Create instrumentation setup:
from opentelemetry import trace, metrics
from opentelemetry.sdk.trace import TracerProvider
from opentelemetry.sdk.metrics import MeterProvider
from opentelemetry.exporter.otlp.proto.http.trace_exporter import OTLPSpanExporter
from opentelemetry.exporter.otlp.proto.http.metric_exporter import OTLPMetricExporter
from opentelemetry.sdk.trace.export import BatchSpanProcessor
from opentelemetry.instrumentation.flask import FlaskInstrumentor
from opentelemetry.instrumentation.requests import RequestsInstrumentor
## Configure tracing
trace.set_tracer_provider(TracerProvider())
tracer = trace.get_tracer(__name__)
otlp_exporter = OTLPSpanExporter(
endpoint="http://otel-collector:4318/v1/traces"
)
span_processor = BatchSpanProcessor(otlp_exporter)
trace.get_tracer_provider().add_span_processor(span_processor)
## Configure metrics
metrics.set_meter_provider(MeterProvider())
meter = metrics.get_meter(__name__)
## Instrument Flask and requests
FlaskInstrumentor().instrument()
RequestsInstrumentor().instrument()
Custom Metrics and Traces
Adding Business Metrics
Java example with custom metrics:
@RestController
public class OrderController {
private final Counter orderCounter;
private final Timer orderProcessingTime;
public OrderController(MeterRegistry meterRegistry) {
this.orderCounter = Counter.builder("orders.created")
.description("Number of orders created")
.tag("service", "order-service")
.register(meterRegistry);
this.orderProcessingTime = Timer.builder("order.processing.time")
.description("Time taken to process orders")
.register(meterRegistry);
}
@PostMapping("/orders")
public ResponseEntity<Order> createOrder(@RequestBody Order order) {
return orderProcessingTime.recordCallable(() -> {
Order savedOrder = orderService.save(order);
orderCounter.increment();
return ResponseEntity.ok(savedOrder);
});
}
}
Adding Custom Spans
@Service
public class PaymentService {
private final Tracer tracer;
public PaymentService() {
this.tracer = GlobalOpenTelemetry.getTracer("payment-service");
}
public PaymentResult processPayment(PaymentRequest request) {
Span span = tracer.spanBuilder("payment.process")
.setAttribute("payment.amount", request.getAmount())
.setAttribute("payment.currency", request.getCurrency())
.startSpan();
try (Scope scope = span.makeCurrent()) {
// Payment processing logic
PaymentResult result = doPaymentProcessing(request);
span.setStatus(StatusCode.OK);
span.setAttribute("payment.result", result.getStatus());
return result;
} catch (Exception e) {
span.recordException(e);
span.setStatus(StatusCode.ERROR, "Payment processing failed");
throw e;
} finally {
span.end();
}
}
}
Environment Configuration
Docker Environment Variables
services:
user-service:
environment:
- OTEL_EXPORTER_OTLP_ENDPOINT=http://otel-collector:4318
- OTEL_SERVICE_NAME=user-service
- OTEL_SERVICE_VERSION=1.0.0
- OTEL_RESOURCE_ATTRIBUTES=service.name=user-service,service.version=1.0.0
order-service:
environment:
- OTEL_EXPORTER_OTLP_ENDPOINT=http://otel-collector:4318
- OTEL_SERVICE_NAME=order-service
- OTEL_SERVICE_VERSION=1.0.0
Kubernetes ConfigMap
apiVersion: v1
kind: ConfigMap
metadata:
name: otel-config
data:
OTEL_EXPORTER_OTLP_ENDPOINT: "http://otel-collector:4318"
OTEL_SERVICE_VERSION: "1.0.0"
OTEL_RESOURCE_ATTRIBUTES: "cluster=production,environment=prod"
Auto-instrumentation reality check:
- Java Spring Boot starter works but tacks on 200ms to startup.
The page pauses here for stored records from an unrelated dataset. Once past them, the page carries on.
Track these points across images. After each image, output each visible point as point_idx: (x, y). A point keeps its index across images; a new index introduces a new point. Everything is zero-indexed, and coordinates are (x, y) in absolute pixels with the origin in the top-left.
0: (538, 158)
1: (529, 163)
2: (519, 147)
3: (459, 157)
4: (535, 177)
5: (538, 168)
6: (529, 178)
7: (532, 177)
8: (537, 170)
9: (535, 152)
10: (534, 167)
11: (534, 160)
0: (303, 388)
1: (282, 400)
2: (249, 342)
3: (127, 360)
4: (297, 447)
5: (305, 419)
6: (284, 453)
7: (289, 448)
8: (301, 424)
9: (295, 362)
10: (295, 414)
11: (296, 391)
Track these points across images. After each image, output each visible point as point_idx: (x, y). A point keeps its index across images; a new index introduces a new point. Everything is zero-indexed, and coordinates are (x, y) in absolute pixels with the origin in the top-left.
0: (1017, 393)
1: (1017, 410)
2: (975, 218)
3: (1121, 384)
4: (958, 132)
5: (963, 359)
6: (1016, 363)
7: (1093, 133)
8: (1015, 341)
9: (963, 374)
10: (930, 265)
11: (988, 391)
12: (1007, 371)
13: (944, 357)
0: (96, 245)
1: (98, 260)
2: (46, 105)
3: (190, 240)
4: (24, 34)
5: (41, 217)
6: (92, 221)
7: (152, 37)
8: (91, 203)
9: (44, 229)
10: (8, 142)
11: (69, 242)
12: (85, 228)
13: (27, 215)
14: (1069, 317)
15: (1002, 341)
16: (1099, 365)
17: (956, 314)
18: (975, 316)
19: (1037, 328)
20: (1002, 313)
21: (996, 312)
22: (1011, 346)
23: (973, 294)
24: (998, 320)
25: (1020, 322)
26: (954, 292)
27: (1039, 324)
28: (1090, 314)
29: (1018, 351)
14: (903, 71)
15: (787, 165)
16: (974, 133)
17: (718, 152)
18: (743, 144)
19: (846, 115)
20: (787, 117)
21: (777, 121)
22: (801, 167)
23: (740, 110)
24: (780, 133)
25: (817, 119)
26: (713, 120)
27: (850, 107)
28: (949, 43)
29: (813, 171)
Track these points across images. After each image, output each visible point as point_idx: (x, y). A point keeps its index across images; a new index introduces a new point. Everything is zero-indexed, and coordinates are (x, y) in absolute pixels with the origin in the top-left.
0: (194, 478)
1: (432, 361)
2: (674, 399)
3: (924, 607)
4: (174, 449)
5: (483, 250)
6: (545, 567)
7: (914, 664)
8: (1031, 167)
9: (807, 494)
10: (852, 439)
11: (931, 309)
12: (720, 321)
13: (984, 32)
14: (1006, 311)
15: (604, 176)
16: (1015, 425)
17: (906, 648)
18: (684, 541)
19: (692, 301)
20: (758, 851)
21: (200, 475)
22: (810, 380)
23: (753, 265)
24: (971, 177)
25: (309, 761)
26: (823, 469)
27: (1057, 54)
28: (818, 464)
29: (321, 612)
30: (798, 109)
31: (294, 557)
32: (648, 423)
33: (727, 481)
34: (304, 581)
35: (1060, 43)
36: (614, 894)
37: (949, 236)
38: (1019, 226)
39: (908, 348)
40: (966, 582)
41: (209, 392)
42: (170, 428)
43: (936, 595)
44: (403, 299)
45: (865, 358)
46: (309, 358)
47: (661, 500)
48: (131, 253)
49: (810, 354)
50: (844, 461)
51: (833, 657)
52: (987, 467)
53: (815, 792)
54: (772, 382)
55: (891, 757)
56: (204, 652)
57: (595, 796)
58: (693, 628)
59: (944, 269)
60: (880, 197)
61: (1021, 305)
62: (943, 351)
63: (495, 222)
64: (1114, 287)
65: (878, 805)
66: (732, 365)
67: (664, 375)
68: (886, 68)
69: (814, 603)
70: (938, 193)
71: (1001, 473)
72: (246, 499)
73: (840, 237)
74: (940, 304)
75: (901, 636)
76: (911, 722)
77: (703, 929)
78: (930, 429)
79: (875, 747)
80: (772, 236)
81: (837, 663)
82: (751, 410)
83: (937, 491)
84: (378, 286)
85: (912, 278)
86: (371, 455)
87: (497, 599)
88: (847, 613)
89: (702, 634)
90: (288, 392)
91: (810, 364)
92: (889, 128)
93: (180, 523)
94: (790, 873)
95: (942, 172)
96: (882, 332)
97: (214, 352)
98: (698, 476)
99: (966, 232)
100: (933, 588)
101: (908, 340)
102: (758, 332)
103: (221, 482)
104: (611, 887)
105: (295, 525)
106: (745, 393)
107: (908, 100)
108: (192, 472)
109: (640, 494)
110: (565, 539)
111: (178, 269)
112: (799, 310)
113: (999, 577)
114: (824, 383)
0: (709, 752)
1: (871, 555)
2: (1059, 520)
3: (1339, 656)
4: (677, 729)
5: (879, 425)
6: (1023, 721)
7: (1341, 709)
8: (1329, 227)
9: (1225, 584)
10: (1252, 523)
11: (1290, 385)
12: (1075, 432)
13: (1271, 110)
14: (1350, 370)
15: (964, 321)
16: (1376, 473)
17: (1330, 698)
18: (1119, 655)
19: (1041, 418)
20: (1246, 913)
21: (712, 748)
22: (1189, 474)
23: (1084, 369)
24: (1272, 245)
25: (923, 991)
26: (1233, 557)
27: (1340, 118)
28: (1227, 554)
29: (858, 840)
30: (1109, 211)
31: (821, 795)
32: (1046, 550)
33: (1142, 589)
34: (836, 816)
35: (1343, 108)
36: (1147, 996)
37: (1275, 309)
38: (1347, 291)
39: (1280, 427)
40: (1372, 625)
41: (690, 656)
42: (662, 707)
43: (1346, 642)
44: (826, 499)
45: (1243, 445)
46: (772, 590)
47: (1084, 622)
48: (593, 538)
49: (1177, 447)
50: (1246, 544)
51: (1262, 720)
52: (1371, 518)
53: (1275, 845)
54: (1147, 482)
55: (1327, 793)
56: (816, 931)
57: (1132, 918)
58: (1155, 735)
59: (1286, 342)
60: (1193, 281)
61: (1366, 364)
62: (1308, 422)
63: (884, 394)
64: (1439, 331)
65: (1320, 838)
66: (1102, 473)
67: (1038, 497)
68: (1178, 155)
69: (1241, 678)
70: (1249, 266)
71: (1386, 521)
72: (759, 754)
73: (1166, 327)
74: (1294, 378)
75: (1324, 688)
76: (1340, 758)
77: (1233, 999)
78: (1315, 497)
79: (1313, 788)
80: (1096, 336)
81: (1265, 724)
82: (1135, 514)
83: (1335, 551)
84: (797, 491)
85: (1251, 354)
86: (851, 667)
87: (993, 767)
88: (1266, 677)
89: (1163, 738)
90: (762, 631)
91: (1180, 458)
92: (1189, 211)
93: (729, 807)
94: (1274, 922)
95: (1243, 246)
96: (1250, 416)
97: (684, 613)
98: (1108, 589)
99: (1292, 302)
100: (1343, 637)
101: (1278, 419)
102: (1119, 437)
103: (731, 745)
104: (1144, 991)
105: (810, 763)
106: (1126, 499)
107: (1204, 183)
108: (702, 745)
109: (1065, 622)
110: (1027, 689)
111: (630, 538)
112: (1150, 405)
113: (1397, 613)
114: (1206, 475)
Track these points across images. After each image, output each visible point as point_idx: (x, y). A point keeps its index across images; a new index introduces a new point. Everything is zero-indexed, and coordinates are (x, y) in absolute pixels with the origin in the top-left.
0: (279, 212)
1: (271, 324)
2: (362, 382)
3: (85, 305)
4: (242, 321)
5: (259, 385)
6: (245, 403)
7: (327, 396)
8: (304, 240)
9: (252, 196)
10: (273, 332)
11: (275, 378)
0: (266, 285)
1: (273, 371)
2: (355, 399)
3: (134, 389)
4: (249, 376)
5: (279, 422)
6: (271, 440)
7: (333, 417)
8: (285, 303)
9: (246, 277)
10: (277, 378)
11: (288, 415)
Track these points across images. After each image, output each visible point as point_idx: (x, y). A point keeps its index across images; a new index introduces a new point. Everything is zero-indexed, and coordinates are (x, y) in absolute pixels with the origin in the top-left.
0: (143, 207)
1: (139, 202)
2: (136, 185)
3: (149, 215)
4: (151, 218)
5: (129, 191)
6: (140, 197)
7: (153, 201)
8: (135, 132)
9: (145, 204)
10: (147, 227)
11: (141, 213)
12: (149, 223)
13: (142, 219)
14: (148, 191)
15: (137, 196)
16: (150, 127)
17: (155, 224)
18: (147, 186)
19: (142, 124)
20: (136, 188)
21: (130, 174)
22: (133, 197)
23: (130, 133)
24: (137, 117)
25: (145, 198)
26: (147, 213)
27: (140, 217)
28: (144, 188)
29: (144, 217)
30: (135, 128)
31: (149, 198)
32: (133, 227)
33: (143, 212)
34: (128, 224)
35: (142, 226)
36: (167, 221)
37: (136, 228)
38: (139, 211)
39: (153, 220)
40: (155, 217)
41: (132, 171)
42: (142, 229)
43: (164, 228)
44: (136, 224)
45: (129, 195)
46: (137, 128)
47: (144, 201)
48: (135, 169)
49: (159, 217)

Still worth it for not manually instrumenting everything.
- Node.js auto-instrumentation grabs most HTTP calls but murders hot reload (cost me 4 hours of debugging)
- Python Flask instrumentation is fine until you need custom spans or async views, then you're on your own
- All of them vomit massive amounts of data in prod - set sampling rates or watch your AWS bill go insane (we generated crazy amounts of trace data - had to be 50TB or more the first month)
Production tips I wish someone told me earlier:
- Use environment variables for config - hard-coding collector URLs is some junior-level bullshit
- Set OTEL_SERVICE_NAME or all your traces show up as "unknown_service" and you'll want to delete everything
- Set sampling rates or go bankrupt (1% for busy apps, 100% only for dev - bills jumped to like 3K or something before I figured this out)
- Watch instrumentation overhead - this shit adds 50-100ms to every request (yes, monitoring makes your app slower)
Key references: OpenTelemetry Java SDK for implementation, sampling strategies to avoid bankruptcy, Baeldung's Spring Boot setup guide, the Aspecto troubleshooting checklist, and SigNoz instrumentation guide for production examples.